Fig. 7.. Retinal flow cytometry confirms revascularization following injection of either nondiabetic or diabetic KNA cells in db/db mice and flat-mount macaque retinas triple-stained with Collagen IV (Col IV) (red), GFP (green), and DAPI (blue).

(A) Images from noninjected retinas. (B and C) Images from retinas 2 weeks after intravitreous injection of GFP⁺ nondiabetic KNA⁺ cells. Arrows in (B) and (C) point to GFP⁺/KNA⁺ cells. Arrowheads in (C) indicate GFP⁺/KNA⁺ cells becoming part of blood vessels. Scale bars, 20 μm (A to C). (D) Whole retina flow cytometry of paired contralateral db/db eyes injected with vehicle and either nondiabetic (N-KNA) or diabetic (D-KNA) KNA cells. (E) Quantification of CD31⁺CD144⁺ (VE-cadherin) ECs from whole retina flow cytometry. Student’s t test; *P < 0.05. (F and G) Heatmap of differentially expressed proteins between all treatment groups. KNA⁺ cell administration reestablishes physiologic levels of these factors, potentially promoting retinal neural protection, improving retinal metabolism, decreased inflammation, and reduced angiogenic activity. Proteomic analysis indicating either up-regulation or down-regulation, relative to saline, of retinal proteins from db/db mice injected with either nondiabetic (N-KNA⁺) or diabetic (D-KNA⁺) KNA cells. IL-6, interleukin-6.

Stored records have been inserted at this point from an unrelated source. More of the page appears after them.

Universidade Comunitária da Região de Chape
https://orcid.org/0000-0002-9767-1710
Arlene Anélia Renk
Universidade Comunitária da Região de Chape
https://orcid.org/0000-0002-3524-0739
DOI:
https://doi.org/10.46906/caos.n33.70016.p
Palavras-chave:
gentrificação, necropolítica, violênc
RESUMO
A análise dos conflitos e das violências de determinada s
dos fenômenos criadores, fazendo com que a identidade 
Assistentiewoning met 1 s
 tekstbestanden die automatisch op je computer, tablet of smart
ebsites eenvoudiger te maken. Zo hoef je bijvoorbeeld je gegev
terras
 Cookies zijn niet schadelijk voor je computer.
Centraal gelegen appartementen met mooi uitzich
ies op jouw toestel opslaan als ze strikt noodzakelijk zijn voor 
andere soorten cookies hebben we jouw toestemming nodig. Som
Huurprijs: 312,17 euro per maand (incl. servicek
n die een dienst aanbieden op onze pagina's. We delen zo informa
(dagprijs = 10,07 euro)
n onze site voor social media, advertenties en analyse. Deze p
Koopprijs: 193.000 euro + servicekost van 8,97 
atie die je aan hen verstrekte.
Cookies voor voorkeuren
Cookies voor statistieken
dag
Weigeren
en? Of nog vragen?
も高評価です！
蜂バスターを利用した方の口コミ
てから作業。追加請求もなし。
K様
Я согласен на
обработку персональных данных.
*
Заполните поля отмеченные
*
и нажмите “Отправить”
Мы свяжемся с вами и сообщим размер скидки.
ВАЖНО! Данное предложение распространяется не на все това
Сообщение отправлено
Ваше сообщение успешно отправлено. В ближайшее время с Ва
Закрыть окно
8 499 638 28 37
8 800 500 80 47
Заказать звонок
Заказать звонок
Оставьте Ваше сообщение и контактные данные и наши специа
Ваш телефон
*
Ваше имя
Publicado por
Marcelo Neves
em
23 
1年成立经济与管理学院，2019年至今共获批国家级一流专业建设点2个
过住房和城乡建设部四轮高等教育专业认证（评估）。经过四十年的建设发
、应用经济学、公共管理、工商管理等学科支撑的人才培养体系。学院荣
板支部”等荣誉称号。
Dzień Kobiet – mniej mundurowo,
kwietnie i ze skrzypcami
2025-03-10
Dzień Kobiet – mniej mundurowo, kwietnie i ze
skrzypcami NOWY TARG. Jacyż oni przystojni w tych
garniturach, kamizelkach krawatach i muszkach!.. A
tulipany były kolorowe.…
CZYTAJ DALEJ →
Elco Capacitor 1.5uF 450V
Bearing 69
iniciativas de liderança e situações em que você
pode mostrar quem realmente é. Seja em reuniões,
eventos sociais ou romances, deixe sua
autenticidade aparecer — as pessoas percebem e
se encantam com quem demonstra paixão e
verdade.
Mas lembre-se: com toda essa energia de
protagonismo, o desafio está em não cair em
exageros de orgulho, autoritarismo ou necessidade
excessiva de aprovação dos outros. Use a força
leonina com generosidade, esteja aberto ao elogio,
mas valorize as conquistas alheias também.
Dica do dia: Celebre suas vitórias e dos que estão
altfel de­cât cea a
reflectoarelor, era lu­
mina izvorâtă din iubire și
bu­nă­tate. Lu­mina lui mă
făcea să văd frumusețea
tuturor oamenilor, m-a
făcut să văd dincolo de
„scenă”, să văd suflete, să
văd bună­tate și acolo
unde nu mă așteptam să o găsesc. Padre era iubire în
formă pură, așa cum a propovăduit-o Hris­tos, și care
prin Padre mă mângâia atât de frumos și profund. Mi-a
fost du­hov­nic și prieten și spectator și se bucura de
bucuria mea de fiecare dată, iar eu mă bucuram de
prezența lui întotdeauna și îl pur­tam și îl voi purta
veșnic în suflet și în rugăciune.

Fig. 8.. Vascular density assessment in retinas of db/db mice injected with either saline or N-KNA cells.

(A and D) Saline (A) and N-KNA cells (D). Retinal flat mount from db/db cohorts stained with Griffonia Simplicifolia Lectin I IB4 (green), revealing a significant improved perfusion in treated eye. (B and E) Binary input image of saline- and N-KNA–treated perfused retinal flat mounts. (C and F) Branching generation detected by VESGEN software identifies each generation (1 to 9) with a specific color code from largest to smallest branches. (G to L) Graphs show VESGEN quantification data. Changes in the number of vessels (G), fractal dimension (characterizes the structural changes from large vessels to small vessels across the retina) (H), total length (the summation of the length of all vessels in the ROI) (I), vessel length density (total length/ROI) (J), vessel area density (vessel area/ROI) (K), and vessel number density (vessel number/ROI) (L). All parameters indicate a restoration of retinal vascularity with N-KNA cell treatment compared to saline control injection.